For starters, the $399 (list) Stack-and-Shred 80X eliminates the need to stand there while you watch (and listen to) it work. Instead, simply lift the cover and lay a stack of up to 80 sheets of letter-sized paper, close the cover and walk away. A heavy-duty sheet feeder automatically feeds the paper to the blades at a consumable rate. If jamming occurs, the unit automatically alternates paper direction in an attempt to clear it. Paper that's larger than letter size can be folded, and a boost switch can help with some jams.
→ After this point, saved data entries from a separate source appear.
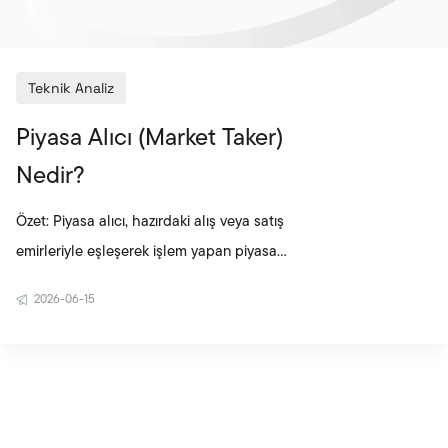
Teknik Analiz
Piyasa Alıcı (Market Taker)
Nedir?
Özet: Piyasa alıcı, hazırdaki alış veya satış
emirleriyle eşleşerek işlem yapan piyasa
katılımcısıdır. Market taker’lar piyasaya yeni likidite
2026-06-15
eklemek yerine mevcut likiditeyi kullanarak
işlemlerin hızlı şekilde tamamlanmasını sağlar.
Market maker emir defterine likidite eklerken, m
Though not recommended, the 80X won't choke on stapled bundles of up to 25 sheets or the occasional standard-sized paper clip. But the company recommends removal for extended product life. Most types of report clips and binders are off limits, as are card stock, adhesives, edge-bound periodicals and plastic sheets, but credit cards are OK.
Last year about this time, the CRN Test Center covered Swingline's model EX-100-07, which we called a great shredder for resellers scrapping to boost their bottom line. This year's model -- the 80X -- along with a sexier name, occupies a slightly lower and slimmer profile for under-desk use, and it offers several important convenience features over last year's model.
For starters, the top slot feeds directly into the shredder rather than taking a slightly more circuitous route through the rollers. And while the EX-100 didn't jam, we prefer the most direct route for anything that involves the potential to be converted into an accordion. With the exception of a 12-page pamphlet, all of our tests involving the top (manual) feeder slot worked flawlessly. To be fair, the pamphlet contained twice the shredder's stated maximum for manual feeding, which is six sheets, and did go through eventually; it just took some maneuvering of the forward and reverse controls (both automatic and manual).
At around $199 street, the Stack-and-Shred 80X is one of five shredder models offered by Swingline for various duty cycles. The unit includes a one-year warranty on all parts, including the cutter, and is a recommended product by the CRN Test Center, particularly for destroying all those sensitive tax documents that might be laying around.